Volume > Issue > The Vatican Looks at Non-Marxist Socialism

The Vatican Looks at Non-Marxist Socialism

WITH THE WISDOM OF THE AGES

By Thomas Molnar | July-August 1985
Thomas Molnar emigrated from Hungary in 1946. A leading conservative political thinker, he is Professor of Humanities and Philosophy at the City University of New York, and in addition regularly teaches a philosophy of religion class at Yale University. He is the author of numerous books and a frequent traveler overseas.
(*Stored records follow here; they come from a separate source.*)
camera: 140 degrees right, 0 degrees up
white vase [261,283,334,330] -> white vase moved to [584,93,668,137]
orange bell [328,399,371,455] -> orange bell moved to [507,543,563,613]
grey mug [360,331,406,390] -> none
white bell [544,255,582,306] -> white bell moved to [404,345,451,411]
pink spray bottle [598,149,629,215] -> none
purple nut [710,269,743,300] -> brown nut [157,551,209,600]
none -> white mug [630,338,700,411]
In this age, dubbed by many “the Second En­lightenment,” people are no more willing than they ever were to hear unpleasant facts. When some time ago I wrote an article in another magazine on “Socialism Sí, Küng No” (the silly title was affixed by the editors), indignant letters and phone calls put me down as a bad Catholic, in effect, for not closing my eyes to the evidence. My point in that article was that, faced with the internal upheaval of quasi-heresy (the elucubrations of Küng, Rahner, Schillebeeckx, Jossua, et al.) and the sociopolitical influence of socialism, the Church would combat the first, and seek accommodations with the sec­ond.

I added that this is what always happened over the last 2,000 years: when a new political or social configuration emerged — the feudal system, Renaissance humanism, bourgeois power, royal ab­solutism, industrialization, science, republicanism, democracy, and now labor power or socialism — Rome waited until the new system or ideology eliminated its own sharp edges, then sought accom­modation with the domesticated form. It entailed not doctrinal change on the Church’s part, but political acceptance, and also the acceptance of a cer­tain new style. By the time coexistence became possible, accommodation did not imply conces­sions; for the Church the relationship became rath­er a matter of emphasis.
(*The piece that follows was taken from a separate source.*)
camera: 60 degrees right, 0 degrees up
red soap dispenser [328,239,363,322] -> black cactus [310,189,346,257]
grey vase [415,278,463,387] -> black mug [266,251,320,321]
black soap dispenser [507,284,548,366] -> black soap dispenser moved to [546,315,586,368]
Today we are in a situation similar to past ages, something that the narrow mind cannot tol­erate. Notwithstanding Reagan, Thatcher, or the (questionable) superiority of Giscardian policies over those of Mitterrand, socialism is gaining ground, not just in the domain of economics, but also and more importantly in that of intellectual discourse and style, social choices, and vision of the world. Masses of people in the capitalist world find in capitalism material satisfactions, but also find the human price paid for them too high. Mass­es of people in the communist world find Marxism detestable and counterproductive, but if they were free to choose, would opt for a non-Marxist social­ism, with more freedom of choice, with a more “human face.”
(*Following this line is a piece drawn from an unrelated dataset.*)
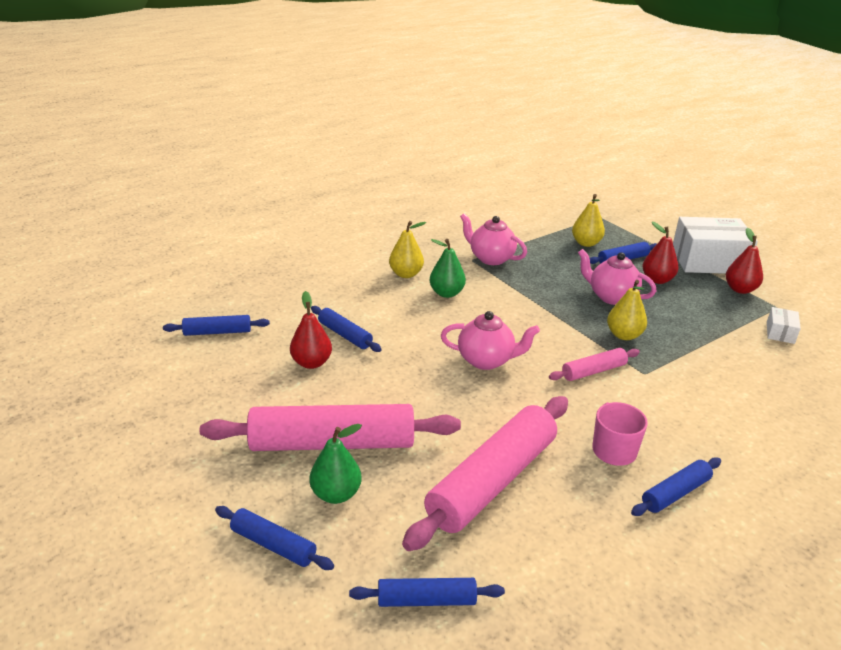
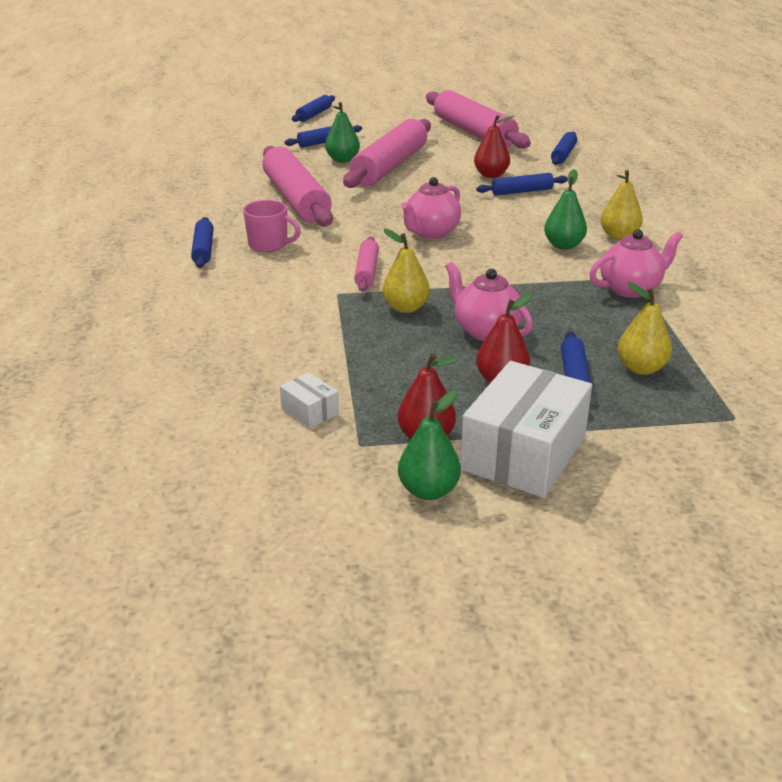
camera: 120 degrees right, 0 degrees up
blue rolling pin [349,578,505,607] -> blue rolling pin moved to [292,95,335,122]
pink teapot [578,249,656,305] -> pink teapot turned 105 degrees counterclockwise [445,262,533,341]
none -> green pear [398,390,461,500]
none -> pink rolling pin [426,90,531,149]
These are facts. I did not invent them. Granted that in highly developed countries, capitalism “delivers the goods,” yet spokesmen for capitalism show their narrowmindedness when they assume that, say, India, Tanzania, Bolivia, or New Guinea may similarly and to their advantage be converted to the “correct creed” — i.e., capitalist orthodoxy. Largely missing in these and other places are all the preconditions of capitalism: Greek rationality, modern science, technical inclination, organizing spirit, fair play vis-à-vis opponents, the sense of the law which moderates greed, and so on.